Faculty at a research university wear many different hats. One analogy might be to the executive roles in a company. Now a company tries to make profit, which is usually not the goal in academia (quite the contrary). But still, one can think of the mapping like

Title Tasks for Faculty Member
CEO Strategy, overall planning, team management
CFO Budgeting, managing funds, making “payroll”
CIO Figuring out IT equipment, choosing between cloud, govt infrastructure, managing equipment
CTO Looking at trends and new tools (e.g., Google Colab, VS Code, Qualtrics)
CMO Marketing the team and PI to the world, creating a need for the lab’s products (papers)

The one role not listed here is the one that I think in many ways is the most important: COO. Now, I don’t know much about business roles, but to my mind the Chief Operating Officer is sort of similar to the executive officer of a submarine. They are the person who makes the business work: ensuring inventory is at the right level, planning for new space as the company grows, managing supply chains, etc. Tim Cook, now CEO at Apple, made his name growing Apple’s manufacturing to the vast network it is now. That meant ensuring secrecy, getting supplies to factories, scaling to manage millions of devices being released at the same time, etc. Apple isn’t profitable and gigantic if the day-to-day operations aren’t running efficiently.

But the same is true in academic life!

I think of the analogy as requiring thought and attention to the day to day management of productive work in the university. You need to make sure the ‘operations’ are smooth. One small component of this is the paper funnel: we need to ensure we have a lot of ideas in our funnel, that they get turned into data collection and analysis, and that the analysis gets written up and submitted, and eventually published. This is Arvind’s statement below about “getting sh*t done”, because it can be frustrating to think of oneself as moving papers from idea to publication. We want to pretend we are supposed to be thinking about ideas, noodling on the whiteboard, and being inspired by genius. And we are! But that’s not the COO part of the job.

Metrics

We could look, like I’m sure Apple does, at operational metrics and efficiencies. For example:

  • Number of papers in draft/being reviewed/published (WIP)
  • Time between idea and paper publication (lead time)
  • Students graduated in expected time
  • Number of important unanswered emails in Inbox
  • To the nearest thousand, how much money is in various accounts, and what the projected “burn rate” is for those accounts.
  • How long has each student been in the program, what milestones have they finished, and when they should graduate
  • Grant money received
  • Grants used efficiently
  • Reviews conducted within deadline
  • Talks invited/given/follow up
  • Size of industry collaboration address book
  • Travel reimbursements received within 30 days of trip
  • Time between equipment being needed and equipment being purchased and equipment delivered

Now for some of these you might say “but someone else is blocking that!” Which is of course true of EVERYTHING and also not an excuse Steve Jobs was likely to accept.

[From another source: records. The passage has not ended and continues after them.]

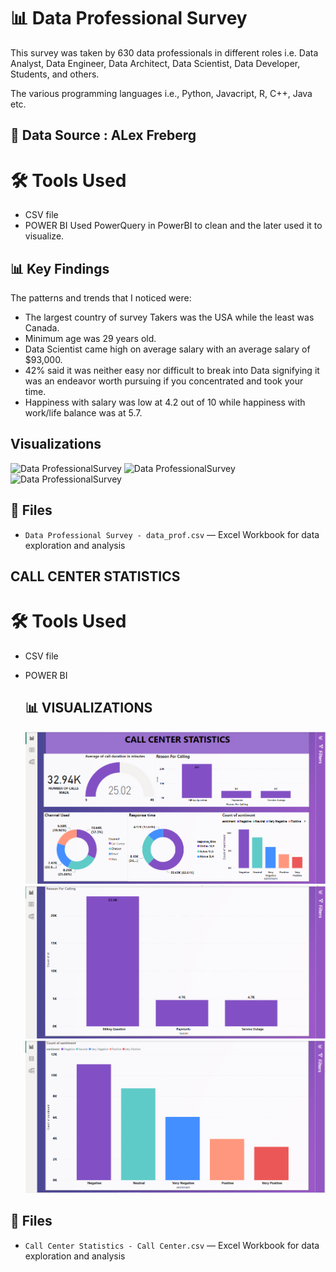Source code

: 
# 📊 Data Professional Survey

This survey was taken by 630 data professionals in different roles i.e. Data Analyst, Data Engineer, Data Architect, Data Scientist, Data Developer, Students, and others.

The various programming languages i.e., Python, Javacript, R, C++, Java etc.

## 📑 Data Source : ALex Freberg

# 🛠️ Tools Used
- CSV file
- POWER BI
Used PowerQuery in PowerBI to clean and the later used it to visualize.


## 📊 Key Findings

The patterns and trends that I noticed were:
- The largest country of survey Takers was the USA while the least was Canada.
- Minimum age was 29 years old.
- Data Scientist came high on average salary with an average salary of $93,000.
- 42% said it was neither easy nor difficult to break into Data signifying it was an endeavor worth pursuing if you concentrated and took your time.
- Happiness with salary was low at 4.2 out of 10 while happiness with work/life balance was at 5.7.

## Visualizations 
![Data ProfessionalSurvey](https://mavenanalyticsio-upload-bucket-prod.s3.us-west-2.amazonaws.com/178378569/projects/3dadbb30-6df9-4299-8690-64fae4c55021.png)
![Data ProfessionalSurvey](https://mavenanalyticsio-upload-bucket-prod.s3.us-west-2.amazonaws.com/178378569/projects/9253/3c6c2447-8fdc-4779-ac14-7d2b81f595ba.png)
![Data ProfessionalSurvey](https://mavenanalyticsio-upload-bucket-prod.s3.us-west-2.amazonaws.com/178378569/projects/9253/9bd13e35-0043-49e4-bd9e-c5a482723574.png)

## 📂 Files
- `Data Professional Survey - data_prof.csv` — Excel Workbook for data exploration and analysis



## CALL CENTER STATISTICS


# 🛠️ Tools Used
- CSV file
- POWER BI

  ## 📊 VISUALIZATIONS
  ![Call Center Statistics](https://github.com/MoAngwenyi/PorfolioProjects/blob/main/PowerBI/Call%20Center%20Statistics/call01.PNG?raw=true)
  ![Call Center Statistics](https://github.com/MoAngwenyi/PorfolioProjects/blob/main/PowerBI/Call%20Center%20Statistics/call03.PNG?raw=true)
  ![Call Center Statistics](https://github.com/MoAngwenyi/PorfolioProjects/blob/main/PowerBI/Call%20Center%20Statistics/call04.PNG?raw=true)

## 📂 Files
- `Call Center Statistics - Call Center.csv` — Excel Workbook for data exploration and analysis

That’s all part of being efficient and operating smoothly. If you know the university takes forever to process room bookings, you need to factor that in to the operational goals.

Why Care About Operations

I think operational efficiency is what separates average researchers from those seen as impactful. Sure, in some cases it might be a brilliant one-off paper, but often we reward output volume: “quantity has its own quality”. Did the project lead to a single paper, or did you harvest 3-4 papers from it? That’s an operational detail that has to do with a PI’s ability to direct students, target appropriate venues, manage meetings to keep the papers on schedule, and so on.

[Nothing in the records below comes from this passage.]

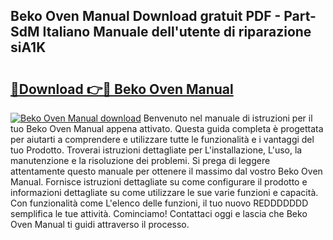 ## Beko Oven Manual Download gratuit PDF - Part-SdM Italiano Manuale dell'utente di riparazione siA1K

# <h2><a href="http://dfdxzp.blite.top/?on=Beko+Oven+Manual">🔗Download 👉🔴 Beko Oven Manual</a></h2>

[![Beko Oven Manual download](https://i.imgur.com/lujVjoI.png)](http://dfdxzp.blite.top/?on=Beko+Oven+Manual)
Benvenuto nel manuale di istruzioni per il tuo Beko Oven Manual appena attivato. Questa guida completa è progettata per aiutarti a comprendere e utilizzare tutte le funzionalità e i vantaggi del tuo Prodotto. Troverai istruzioni dettagliate per L'installazione, L'uso, la manutenzione e la risoluzione dei problemi. Si prega di leggere attentamente questo manuale per ottenere il massimo dal vostro Beko Oven Manual. Fornisce istruzioni dettagliate su come configurare il prodotto e informazioni dettagliate su come utilizzare le sue varie funzioni e capacità. Con funzionalità come L'elenco delle funzioni, il tuo nuovo REDDDDDDD semplifica le tue attività. Cominciamo! Contattaci oggi e lascia che Beko Oven Manual ti guidi attraverso il processo.
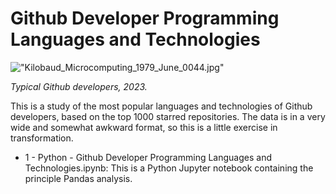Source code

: # Github Developer Programming Languages and Technologies

!["Kilobaud_Microcomputing_1979_June_0044.jpg"](https://flashbak.com/wp-content/uploads/2018/02/Kilobaud_Microcomputing_1979_June_0044.jpg)

_Typical Github developers, 2023._

This is a study of the most popular languages and technologies of Github developers, based on the top 1000 starred repositories. The data is in a very wide and somewhat awkward format, so this is a little exercise in transformation.

* 1 - Python - Github Developer Programming Languages and Technologies.ipynb: This is a Python Jupyter notebook containing the principle Pandas analysis.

I think the importance of the COO view of one’s career is that for better or worse these outputs are the easiest to turn into data, and subsequently evaluate you, and your institution. So ignoring number of students graduated, or number of publications, or grant values, will result in poor scores on these data metrics. It doesn’t matter how many brilliant ideas you have if no one gets to read them.

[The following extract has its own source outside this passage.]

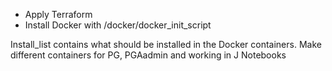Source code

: * Apply Terraform
* Install Docker with /docker/docker_init_script

Install_list contains what should be installed in the Docker containers.  Make different containers for PG, PGAadmin and working in J Notebooks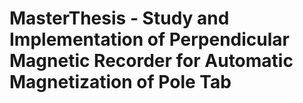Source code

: # MasterThesis - Study and Implementation of Perpendicular Magnetic Recorder for Automatic Magnetization of Pole Tab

The question for this COO view of a research career is to figure out which metrics one truly cares about, and when to stop focusing on operations and think more about strategy and trajectory. Metrics, because the metrics you choose reflect your priorities (e.g., papers published vs industry collaborations nurtured), and strategy, because (hopefully) the research you pursue should reflect some higher level of understanding about what problems are important to be spending time on.

My approach

For me personally, it can be hard to remember to manage the operational details. The easiest way for me to see this concretely is when papers fail to meet a venue deadline. That’s an operational failure: we didn’t move fast enough on data analysis, the meetings were not productive and the project spun its wheels, I didn’t kill the project or value the cost of delay, I answered emails about committee work rather than spending 2 hrs editing.

My current management approach is to check in on each project (I have about 9-10 in various stages) weekly, using a dedicated card (using a note in Apple’s Notes tool). A Kanban board with stickies can be really helpful here too, but the important thing is not the particular system but that you use it and check it regularly.

Another idea I have just started to implement is reflecting on lessons learned from a project (e.g., after a paper is published). Not just the research problems, but the operational challenges. What would I do differently for project management? What worked well in moving the project along? Was this a productive collaboration? Why did it get delayed (it’s always delayed)?